Although point strength can improve the model prediction, it lacks a global traffic network analysis. The Ours_CTC model uses closeness centrality to analyze global node features, and closeness centrality can obtain the node centrality degree based on the network global topology. By incorporating closeness centrality into the model, its analysis of global node correlation can successfully be improved and its effectiveness enhanced. Closeness centrality can reflect the centrality of a node in a complex network but lacks information about interactions between nodes. Betweenness centrality is a global statistic where two disjoint nodes in a network need to pass through other nodes to connect. The higher the number of times a node acts as an “intermediary”, the greater its betweenness centrality. The betweenness centrality can adequately represent the node connectivity and incorporating betweenness centrality in the model can effectively improve its prediction ability. It can be seen from Figure 14 that the model only incorporating betweenness centrality has the best prediction among the six ablation experiments. The model incorporating the six complex network features can fully extract the local and global spatial features in the network and substantially improve the model prediction effect. By analyzing Figure 14, it can be seen that the prediction result of the model incorporating the six complex network features accurately fits the real traffic flow data variation.

5. Discussion

Traffic flow data have a strong spatial correlation and certain baselines can adequately extract their spatial characteristics. However, traffic flow data, as typical time series data, also possess a strong temporal correlation. Although certain models can adequately extract the traffic flow data spatial features, they lack analysis of the traffic flow data temporal correlation. In recent years, graph spatial–temporal networks have been widely used in the field of spatial–temporal traffic flow data prediction. The unique features of graphs can capture the structural relationships between data. Therefore, more insights can be attained using graph structures rather than using data analysis. However, solving the learning problem on graphs is often challenging. An effective solution is to learn graph representations in low-dimensional Euclidean space to preserve certain graph attributes with the vast majority of the information. Deep learning models, based on graph structure information, have recently emerged in the deep learning field and have exhibited superior performance for a variety of problems. However, GCN uses the traffic network adjacency matrix to compute the Laplace matrix and complete spatial correlation analysis based on it. This method lacks analysis of traffic node characteristics and so to resolve this, this paper uses the topological features of six complex networks to assist in calculating the Laplace matrix and improve the GCN. The experimental results show that GSTNCNI can accurately fit real traffic flow data and improve traffic flow data prediction. Compared with all baselines, the complex network-based approach proposed in this paper improves the actual performance by about 31.46% on average.
In addition, the ablation experiments results show that models only incorporating one network feature have traffic flow data prediction errors. Among them, the prediction performance of the model that only includes the average shortest node path length is the worst.
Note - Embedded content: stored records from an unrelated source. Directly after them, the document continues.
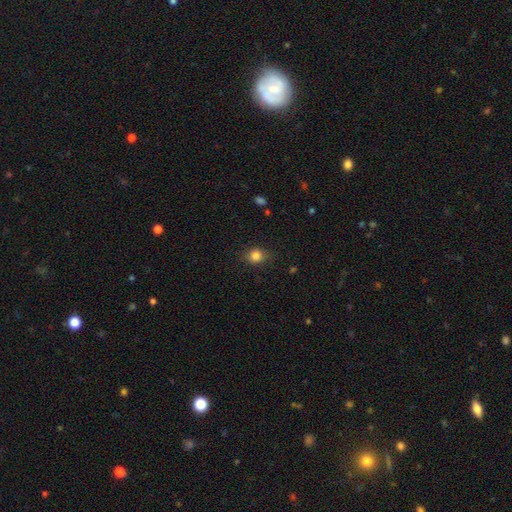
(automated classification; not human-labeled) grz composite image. It shows a smooth galaxy with no disk features (83%) that is round (66%). Merging: none (81%).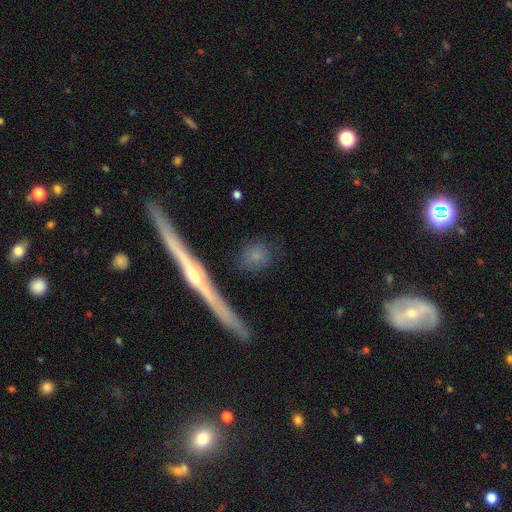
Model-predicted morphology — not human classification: Smooth or featured?
  - smooth: 62% *
  - featured or disk: 27%
  - star or artifact: 11%
How rounded?
  - round: 63% *
  - in between: 22%
  - cigar-shaped: 15%
Merging?
  - none: 83% *
  - minor disturbance: 11%
  - major disturbance: 3%
  - merger: 3%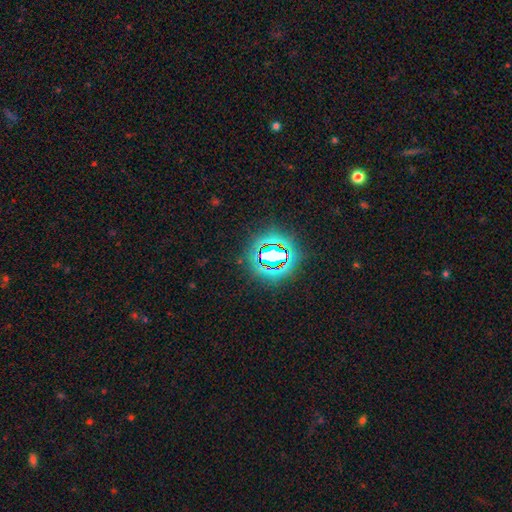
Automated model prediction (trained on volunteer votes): Smooth or featured?
  - star or artifact: 79% *
  - smooth: 14%
  - featured or disk: 7%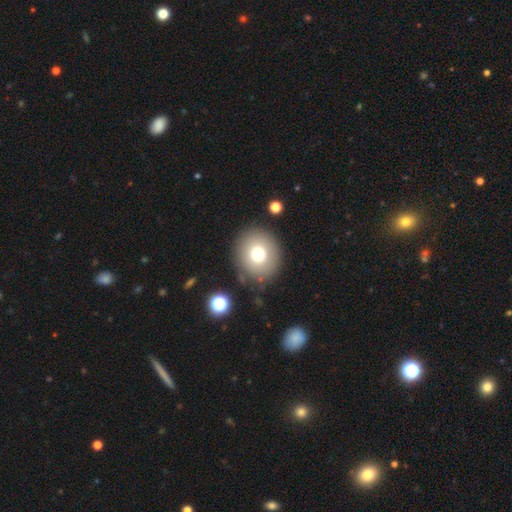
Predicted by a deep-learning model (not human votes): The model was most divided on "smooth or featured": smooth: 71%, featured or disk: 16%, star or artifact: 13%. More confident: merging — none (84%); how rounded — round (83%).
The average node path length only contains part of the node distance information and has little influence on spatial correlation analysis. Furthermore, the model that only includes the clustering coefficients performed poorly. Since traffic flow is typical non-European structure data, the clustering coefficient cannot fully analyze the spatial characteristics of traffic flow data. Node degree centrality can effectively enhance node-related information and reduce model prediction errors. However, it lacks any analysis of global node correlations. The node degree reflects the node network structure characteristics, and the point strength adds the weight information of the node-related edges to the degree value. Consequently, the node characteristics reflected by the point strength are more accurate and comprehensive than the degree value. The addition of closeness centrality to the model effectively improves the global node correlation analysis, which helps improve the model’s effectiveness. Betweenness centrality can fully represent the node connectivity and the addition of betweenness centrality to the model effectively improves the model prediction effect. In summary, the prediction results of the model combining the six complex network features can accurately fit the changes in real traffic flow data.
Finally, there are numerous specific application scenarios for this work. For example, Australia’s most populated city, Sydney, in New South Wales, plans to spend millions of dollars to strengthen the monitoring and management of the region’s road networks. The program called for Cubic to provide an intelligent traffic congestion management program, an operational example of a predictive analytics application. Sydney will utilize a data-driven model and management platform to predict traffic flow, reduce congestion, and respond to emergency traffic incidents on time. By the end of 2020, when the plan is complete, it will be the first city in the world to manage its transport network based on predictive analytical models. Despite the high level of complexity, predictive models are easily scalable. In other words, while the initial time and resource investment to build the base model are substantial, once completed, the model can be applied to cities, incrementally improving the quality of urban life.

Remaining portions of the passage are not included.